Attività »
Prosegui l'articolo sul futuro della Fiorentina dopo la morte di Rocco Commisso, riprendendo dopo l'ultima frase riportata.
── Estratto ──
Fiorentina, l'ultimo regalo di Commisso: c'è il 'sì' al project financing del nuovo Franchi
La morte di Rocco Commisso lascia la Fiorentina sospesa in un’incertezza senza precedenti, con scenari che vanno dal mantenimento del controllo da parte della famiglia fino a una possibile vendita del club. Tutto è ora nelle mani di Catherine Commisso e dei figli Joseph e Marisa, chiamati a gestire non solo la società viola, ma anche l’azienda di famiglia, Mediacom.
Catherine, da sempre al fianco del marito, ha dimostrato negli anni di avere un ruolo attivo nelle scelte strategiche del club, dal mercato allo sviluppo del Viola Park. Non è escluso che madre e figlio decidano di prendere direttamente le redini della Fiorentina, magari affidando la gestione operativa a manager di fiducia, garantendo continuità e protezione degli asset chiave. Tra questi, oltre al centro sportivo, c’è anche lo stadio Franchi. Come fatto sapere da La Repubblica la società ha inviato al Comune i documenti per partecipare al project financing del nuovo impianto, pronta a investire 50-60 milioni in cambio di una concessione lunga, un segnale chiaro di ambizione anche in questa fase di transizione.
───
── Dati forniti ──
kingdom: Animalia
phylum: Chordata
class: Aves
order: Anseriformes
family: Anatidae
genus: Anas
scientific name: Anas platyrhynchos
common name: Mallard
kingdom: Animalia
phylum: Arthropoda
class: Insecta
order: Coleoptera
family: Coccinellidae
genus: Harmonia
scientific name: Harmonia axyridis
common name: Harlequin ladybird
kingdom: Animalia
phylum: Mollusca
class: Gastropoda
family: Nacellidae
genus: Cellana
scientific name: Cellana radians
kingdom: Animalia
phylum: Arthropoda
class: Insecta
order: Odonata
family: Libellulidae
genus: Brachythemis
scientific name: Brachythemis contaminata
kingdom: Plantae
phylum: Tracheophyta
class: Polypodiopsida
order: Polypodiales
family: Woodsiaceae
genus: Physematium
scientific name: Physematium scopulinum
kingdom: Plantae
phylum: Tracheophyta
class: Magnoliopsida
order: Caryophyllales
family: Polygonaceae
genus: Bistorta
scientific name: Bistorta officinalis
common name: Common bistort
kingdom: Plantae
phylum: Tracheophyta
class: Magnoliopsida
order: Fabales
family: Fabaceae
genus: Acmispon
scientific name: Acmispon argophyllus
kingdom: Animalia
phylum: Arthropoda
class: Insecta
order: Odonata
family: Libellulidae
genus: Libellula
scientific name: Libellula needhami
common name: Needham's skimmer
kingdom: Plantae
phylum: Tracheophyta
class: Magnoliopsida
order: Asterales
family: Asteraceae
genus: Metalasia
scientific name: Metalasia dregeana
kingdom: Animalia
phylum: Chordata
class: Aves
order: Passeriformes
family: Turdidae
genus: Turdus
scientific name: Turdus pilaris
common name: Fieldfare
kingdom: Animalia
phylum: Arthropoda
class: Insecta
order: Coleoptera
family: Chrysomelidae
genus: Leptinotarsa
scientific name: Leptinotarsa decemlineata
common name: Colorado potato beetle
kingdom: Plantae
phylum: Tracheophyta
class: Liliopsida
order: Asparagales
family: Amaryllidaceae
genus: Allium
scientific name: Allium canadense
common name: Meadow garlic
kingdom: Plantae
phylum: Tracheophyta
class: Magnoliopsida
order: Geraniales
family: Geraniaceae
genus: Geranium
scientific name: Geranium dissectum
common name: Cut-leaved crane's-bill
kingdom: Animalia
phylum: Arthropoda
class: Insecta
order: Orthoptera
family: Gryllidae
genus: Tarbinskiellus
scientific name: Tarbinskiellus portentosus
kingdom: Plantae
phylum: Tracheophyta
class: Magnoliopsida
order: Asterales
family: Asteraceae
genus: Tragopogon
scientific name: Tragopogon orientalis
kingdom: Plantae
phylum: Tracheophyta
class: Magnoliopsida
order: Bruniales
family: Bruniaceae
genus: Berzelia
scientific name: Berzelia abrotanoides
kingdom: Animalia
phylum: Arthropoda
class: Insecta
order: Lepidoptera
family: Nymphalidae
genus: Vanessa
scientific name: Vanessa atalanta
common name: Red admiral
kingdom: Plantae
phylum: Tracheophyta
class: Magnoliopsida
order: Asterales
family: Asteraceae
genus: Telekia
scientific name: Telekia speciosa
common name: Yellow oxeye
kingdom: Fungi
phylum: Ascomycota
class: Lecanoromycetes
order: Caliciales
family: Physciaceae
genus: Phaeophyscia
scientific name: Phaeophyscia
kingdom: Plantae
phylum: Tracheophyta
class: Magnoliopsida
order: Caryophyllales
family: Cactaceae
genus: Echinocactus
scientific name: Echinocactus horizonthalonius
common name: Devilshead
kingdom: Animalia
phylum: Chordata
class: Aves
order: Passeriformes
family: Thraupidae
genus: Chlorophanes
───
Risposta »
Sul piano sportivo, Ferrari resterà il riferimento principale della famiglia per la gestione ordinaria, affiancato da Fabio Paratici, che dal 4 febbraio assumerà il ruolo di direttore dell’area tecnica, e dall’ad Mark Stephan, storico collaboratore di Commisso. Tre pilastri di fiducia per garantire stabilità, continuità e protezione della proprietà, mentre Firenze e la Fiorentina affrontano un futuro incerto, segnato dal ricordo di un patron capace di imprimere alla società una visione chiara e ambiziosa.